Here is my two cents on the #istandwithcherish saga. I think for me, it's easy to understand how things happen because I have kids, they are all over the place, they give me gray hairs and I am really busy aside from needing to care for them.
Yet, I think this situation can teach us a lot of we would be willing to be teachable. It is not okay to leave your kid anywhere, they are completely dependent on you, they need you to be in reality WITH them, and there are numerous and unfortunate consequences that can happen to them. I think as moms we're are always on this bend to be the very best we can be for EVERYONE, not just our kids. Our family, our friends, our church callings, our community and ourselves.
I think the times when people are making these mistakes, they are on autopilot. They are doing the humdrum of the day or they are in a rush for something or someone else. They are NOT in reality with their kids at that moment. This means that they are thinking of where they should be, where they are going, what project they are goint to do next, etc... I am not a perfect parent at all and have made my fair share of mistakes, but I think the thing that has saved my kids from a mistake like this has been simple routines that I do with them to put myself in reality with them and not my impending projects.
I hold all three of their hands (Ethan holds my hand and Caitlyn holds the other one, Tatum is old enough she doesn't have to, although I like her to) in parking lots, always. I count their heads everytime. When getting out of my car at home, I do the same thing. I make sure I see them all enter my van, and exit it. I make myself, no matter what, be apart of their reality even if I have a pressing need. The times that I am in a rush to go buy something or do something, I still do these routines because they are my #1 priority. I know that if something happens to them, I can never have them back! Small steps can save our children everyday.
Yet, I can totally empathize with Cherish. One time, Tatum was almost hit by a truck pulling out of a driveway when she was almost 2 years old. Someone jumped out in front of the truck, seeing that she had gotten away from me when I was pulling her diaper bag out of the car and they saved her life (It would have happened in less than one minute!). Please remember to count your children everytime you get in your car and out of your car and even as you are leaving a store. Make sure your kids are always holding onto either your arm/hand or purse in parking lots (get them into the habit of always being at your side no matter what). If you have tons of kids, make them hold each others' hands and you hold onto the smallest.
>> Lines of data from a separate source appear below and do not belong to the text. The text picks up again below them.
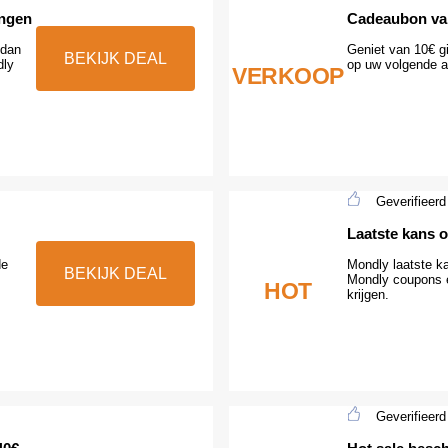
ingen
Cadeaubon va
 dan
Geniet van 10€ gi
BEKIJK DEAL
dly
op uw volgende a
VERKOOP
Geverifieerd
Laatste kans o
de
Mondly laatste ka
BEKIJK DEAL
Mondly coupons e
HOT
krijgen.
Geverifieerd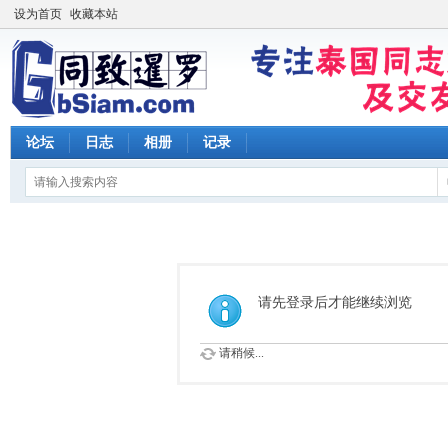
设为首页
收藏本站
论坛
日志
相册
记录
请先登录后才能继续浏览
请稍候...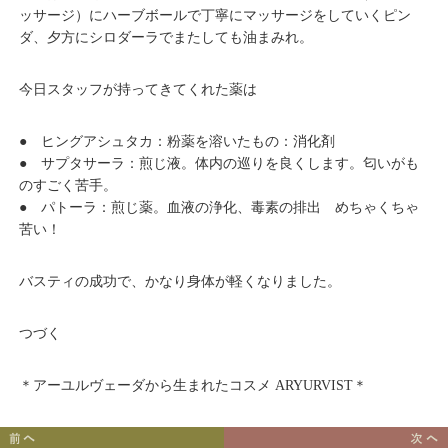
ッサージ）にハーブボールで丁寧にマッサージをしていくピン
ダ、夕方にシロダーラでまたしても油まみれ。
今日スタッフが持ってきてくれた薬は
● ヒングアシュタカ：粉薬を溶いたもの：消化剤
● サプタサーラ：煎じ液。体内の巡りを良くします。匂いがも
のすごく苦手。
● パトーラ：煎じ薬。血液の浄化、毒素の排出 めちゃくちゃ
苦い！
バスティの成功で、かなり身体が軽くなりました。
つづく
＊アーユルヴェーダから生まれたコスメ ARYURVIST＊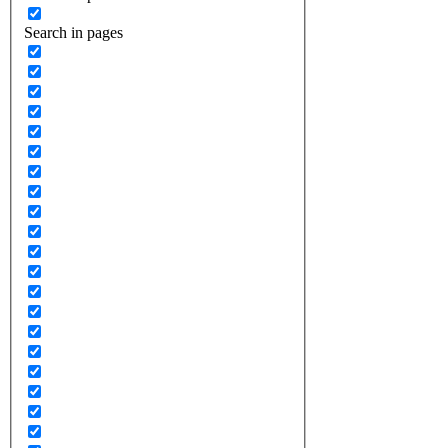
Search in pages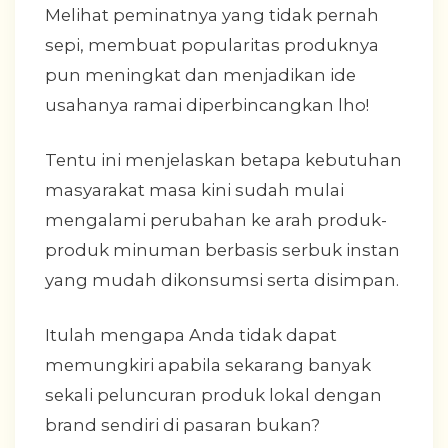
Melihat peminatnya yang tidak pernah
sepi, membuat popularitas produknya
pun meningkat dan menjadikan ide
usahanya ramai diperbincangkan lho!
Tentu ini menjelaskan betapa kebutuhan
masyarakat masa kini sudah mulai
mengalami perubahan ke arah produk-
produk minuman berbasis serbuk instan
yang mudah dikonsumsi serta disimpan.
Itulah mengapa Anda tidak dapat
memungkiri apabila sekarang banyak
sekali peluncuran produk lokal dengan
brand sendiri di pasaran bukan?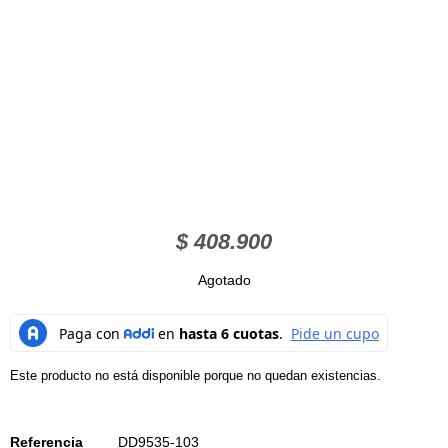
$
408.900
Agotado
Este producto no está disponible porque no quedan existencias.
Referencia
DD9535-103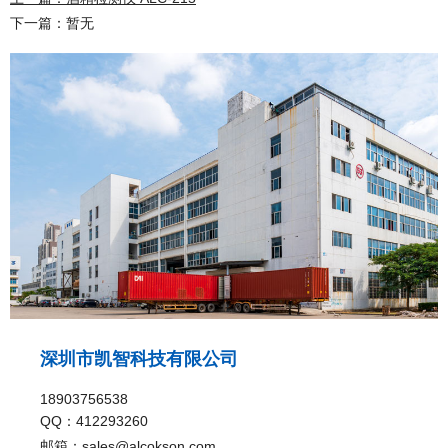
下一篇：暂无
深圳市凯智科技有限公司
18903756538
QQ：412293260
邮箱：sales@alcokson.com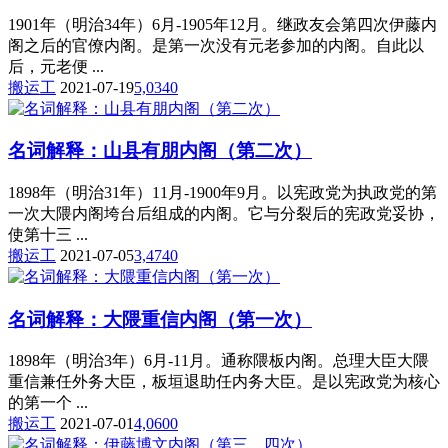
1901年（明治34年）6月-1905年12月。继政友会第四次伊藤内
阁之后的官僚内阁。是第一次没有元老参加的内阁。自此以
后，元老便 ...
搬运工
2021-07-19
5,034
0
名词解释：山县有朋内阁（第二次）
1898年（明治31年）11月-1900年9月。以宪政党为执政党的第
一次大隈内阁垮台后组成的内阁。它与分裂后的宪政党妥协，
使第十三 ...
搬运工
2021-07-05
3,474
0
名词解释：大隈重信内阁（第一次）
1898年（明治3年）6月-11月。通称隈板内阁。总理大臣大隈
重信兼任外务大臣，板垣退助任内务大臣。是以宪政党为核心
的第一个 ...
搬运工
2021-07-01
4,060
0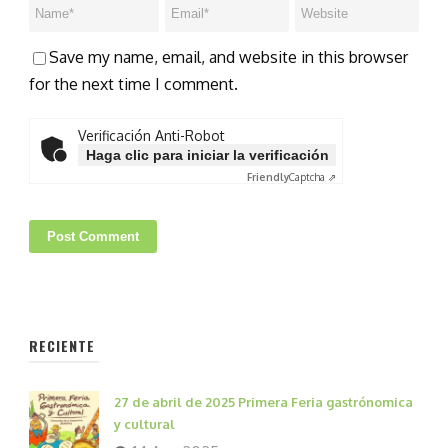
Save my name, email, and website in this browser
for the next time I comment.
Verificación Anti-Robot
Haga clic para iniciar la verificación
Friendly
Captcha ⇗
RECIENTE
27 de abril de 2025 Primera Feria gastrónomica
y cultural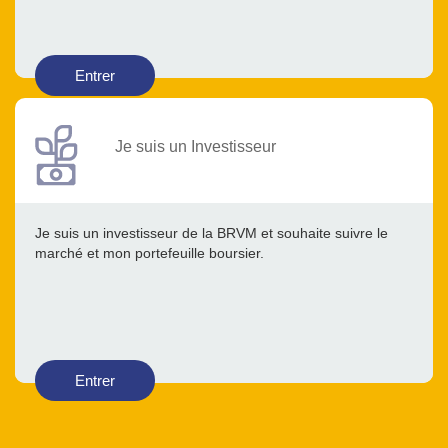
Entrer
Je suis un Investisseur
Je suis un investisseur de la BRVM et souhaite suivre le
marché et mon portefeuille boursier.
Entrer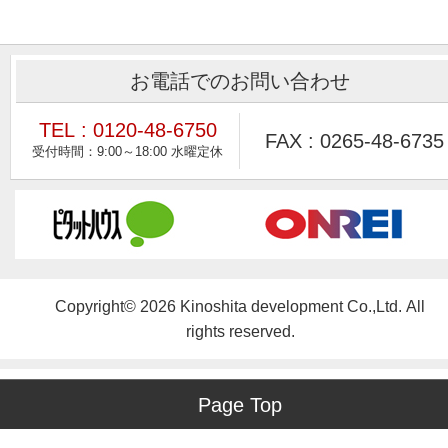
お電話でのお問い合わせ
TEL : 0120-48-6750
FAX : 0265-48-6735
Copyright© 2026 Kinoshita development Co.,Ltd. All
rights reserved.
Page Top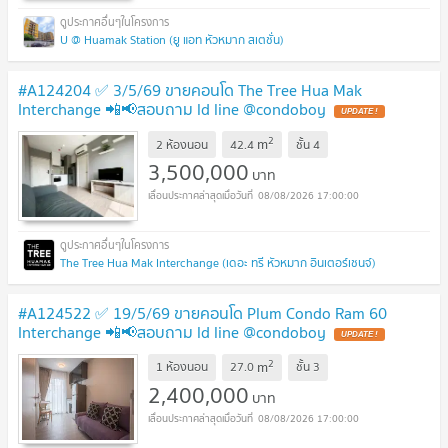
U @ Huamak Station (ยู แอท หัวหมาก สเตชั่น)
#A124204 ✅ 3/5/69 ขายคอนโด The Tree Hua Mak
Interchange 📲📢สอบถาม ld line @condoboy
UPDATE !
2
m
2 ห้องนอน
42.4
ชั้น
4
3,500,000
บาท
08/08/2026 17:00:00
The Tree Hua Mak Interchange (เดอะ ทรี หัวหมาก อินเตอร์เชนจ์)
#A124522 ✅ 19/5/69 ขายคอนโด Plum Condo Ram 60
Interchange 📲📢สอบถาม ld line @condoboy
UPDATE !
2
m
1 ห้องนอน
27.0
ชั้น
3
2,400,000
บาท
08/08/2026 17:00:00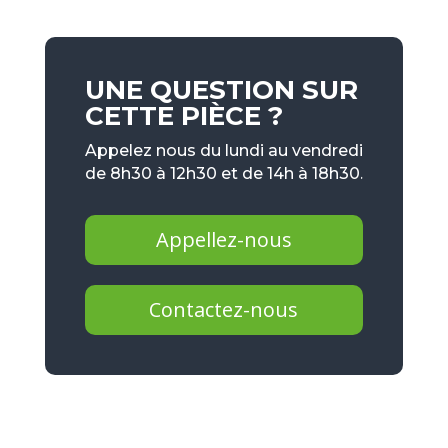
UNE QUESTION SUR
CETTE PIÈCE ?
Appelez nous du lundi au vendredi
de 8h30 à 12h30 et de 14h à 18h30.
Appellez-nous
Contactez-nous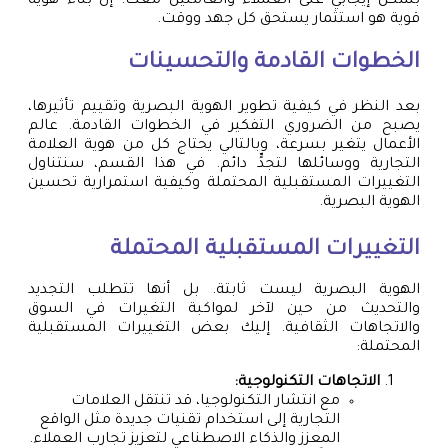
بشكل إيجابي على العملاء والعاملين معك. إن بناء هوية
قوية هو استثمار يستحق كل جهد ووقت.
الخطوات القادمة والتحسينات
بعد النظر في كيفية تطوير الهوية البصرية وتقييم تأثيرها،
يصبح من الضروري التفكير في الخطوات القادمة. عالم
الأعمال يتغير بسرعة، وبالتالي يحتاج كل من هوية العلامة
التجارية ووسائلها لتجدٍّ دائم. في هذا القسم، سنتناول
التغييرات المستقبلية المحتملة وكيفية استمرارية تحسين
الهوية البصرية.
التغييرات المستقبلية المحتملة
الهوية البصرية ليست ثابتة. بل أنها تتطلب التجديد
والتحديث من حين لآخر لمواكبة التغيرات في السوق
والاتجاهات الثقافية. إليك بعض التغييرات المستقبلية
المحتملة:
الاتجاهات التكنولوجية:
مع انتشار التكنولوجيا، قد تنتقل العلامات
التجارية إلى استخدام تقنيات جديدة مثل الواقع
المعزز والذكاء الاصطناعي لتعزيز تجارب العملاء.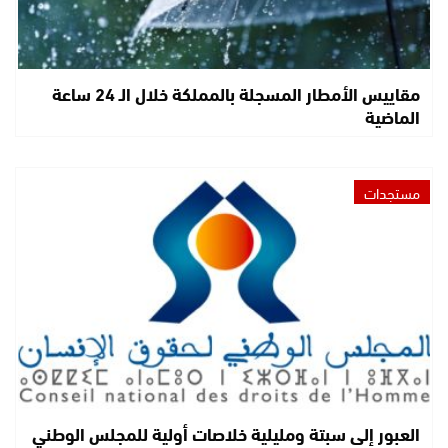
مقاييس الأمطار المسجلة بالمملكة خلال الـ 24 ساعة
الماضية
مستجدات
العبور إلى سبتة ومليلية خلاصات أولية للمجلس الوطني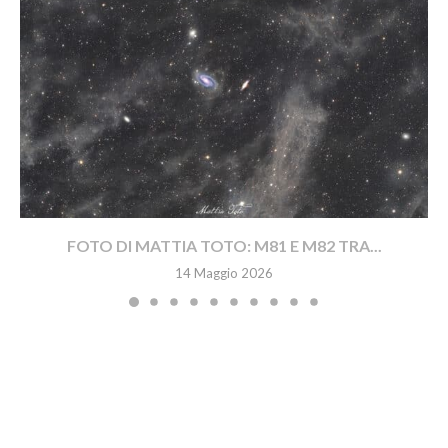
FOTO DI MATTIA TOTO: M81 E M82 TRA...
14 Maggio 2026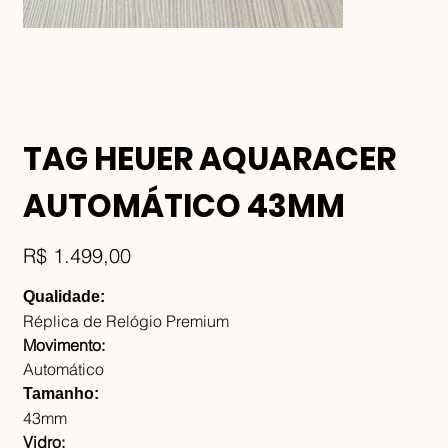
TAG HEUER AQUARACER
AUTOMÁTICO 43MM
Preço
R$ 1.499,00
Qualidade:
Réplica de Relógio Premium
Movimento:
Automático
Tamanho:
43mm
Vidro: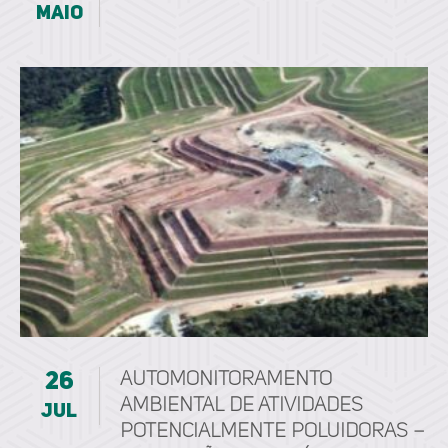
maio
26
Automonitoramento
ambiental de atividades
jul
potencialmente poluidoras –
I am not an expert parent, I am just giving you a glimpse into my routine with my kids. I think doing things like this can help all of us to not make mistakes like this. Sometimes it seems inevitable, only we don't want the consequaence to be so dire that we lose our kids.
I think instead of shaming anyone, we could encourage a learning experience.
1. Always be in reality with your kids, especially when entering a vehicle, in a parking lot, exiting a store, entering your vehicle and exiting the vehicle.
2. Hold hands with them all or have them all hold hands with each other always!!
3. Count their heads everytime you get ready to leave to go anywhere (in the van, out of the van, in the store, in the parking lot).
Okay, I am getting off my soapbox. I know inacting routines like this aren't easy, but our kids are worth it!